Closing Geology Department
A Tough Decision, Says Dean

Tight budgets, declining student interest, and a poor external study have spelled the end of the Department of Geology and Geophysics, it was announced recently. Yet, says Ross MacKinnon, dean of the College of Liberal Arts and Sciences, the decision need not be a death knell for the field at UConn.

"I honestly hope and expect that those members of the department who want to continue to participate in the area will consider building an interdisciplinary program focusing on the earth sciences," MacKinnon says.

He notes that the opportunity exists for such an interdisciplinary program, in part because many of the courses leading to a degree in the field will continue to be taught, and because faculty from the department will continue teaching in similar fields.

Departments that have expressed interest in absorbing the faculty include marine sciences, physics, civil and environmental engineering, biology, geography, and the agricultural sciences.

MacKinnon announced his decision to close the department in an e-mail to the University community on January 22.

He says there are currently fewer than two dozen students majoring in geology and geophysics; and that a review of the department indicated it would be unlikely to become a department of excellence without the addition of at least two new faculty and additional support staff.
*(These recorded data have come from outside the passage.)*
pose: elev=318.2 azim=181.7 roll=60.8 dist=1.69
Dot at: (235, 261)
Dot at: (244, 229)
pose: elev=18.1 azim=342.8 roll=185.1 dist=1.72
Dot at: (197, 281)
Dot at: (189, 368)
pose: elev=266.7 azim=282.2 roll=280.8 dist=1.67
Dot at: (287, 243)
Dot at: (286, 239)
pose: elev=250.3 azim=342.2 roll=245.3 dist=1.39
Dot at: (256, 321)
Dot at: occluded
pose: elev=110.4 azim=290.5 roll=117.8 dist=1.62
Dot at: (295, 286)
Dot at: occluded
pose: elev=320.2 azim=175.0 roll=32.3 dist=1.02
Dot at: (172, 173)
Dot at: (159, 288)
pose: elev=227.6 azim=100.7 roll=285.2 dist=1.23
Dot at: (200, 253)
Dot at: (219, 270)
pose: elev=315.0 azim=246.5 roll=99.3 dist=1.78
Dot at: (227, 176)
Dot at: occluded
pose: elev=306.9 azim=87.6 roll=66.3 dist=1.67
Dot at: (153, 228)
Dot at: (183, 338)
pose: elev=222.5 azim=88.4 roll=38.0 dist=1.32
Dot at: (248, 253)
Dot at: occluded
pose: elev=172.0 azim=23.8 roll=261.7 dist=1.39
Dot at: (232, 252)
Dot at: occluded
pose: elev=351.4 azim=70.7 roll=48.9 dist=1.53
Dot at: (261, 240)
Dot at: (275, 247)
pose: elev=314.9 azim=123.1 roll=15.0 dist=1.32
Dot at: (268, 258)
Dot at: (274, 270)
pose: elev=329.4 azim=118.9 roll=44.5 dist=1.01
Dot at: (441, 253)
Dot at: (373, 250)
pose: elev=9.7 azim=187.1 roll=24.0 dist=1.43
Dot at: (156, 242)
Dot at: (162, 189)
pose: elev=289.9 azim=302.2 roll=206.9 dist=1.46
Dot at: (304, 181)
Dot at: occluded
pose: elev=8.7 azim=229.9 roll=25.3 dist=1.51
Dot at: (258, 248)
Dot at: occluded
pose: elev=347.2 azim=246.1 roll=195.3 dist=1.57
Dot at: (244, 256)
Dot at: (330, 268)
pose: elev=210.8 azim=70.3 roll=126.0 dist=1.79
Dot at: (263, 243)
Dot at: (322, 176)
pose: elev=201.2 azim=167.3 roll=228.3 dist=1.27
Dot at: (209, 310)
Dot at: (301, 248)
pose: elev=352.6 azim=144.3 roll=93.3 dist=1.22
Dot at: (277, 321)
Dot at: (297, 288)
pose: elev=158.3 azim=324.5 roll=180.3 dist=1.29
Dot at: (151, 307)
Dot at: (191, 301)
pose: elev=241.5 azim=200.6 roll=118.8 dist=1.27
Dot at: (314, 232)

Those additions, he adds, would cost upwards of $300,000 annually, funding that - in the current budget climate - was not likely to be available.

"It was a tough, tough decision," MacKinnon says. "This decision does not indicate in any way a lessened commitment by CLAS to contemporary geoscience or environmental science generally.

"The constraints (funding and low enrollment), together with recent developments at ERI; the Academic Planning Document, which includes environmental sustainability as one of its foci; and the broad environmental sciences undergraduate program, have led us to look for other alternatives to delivering quality environmental science research and instructional programs," he says.

MacKinnon says he expects all eight faculty in the department will be reassigned before the fall semester. Students majoring in geology and geophysics will be allowed to complete their degrees.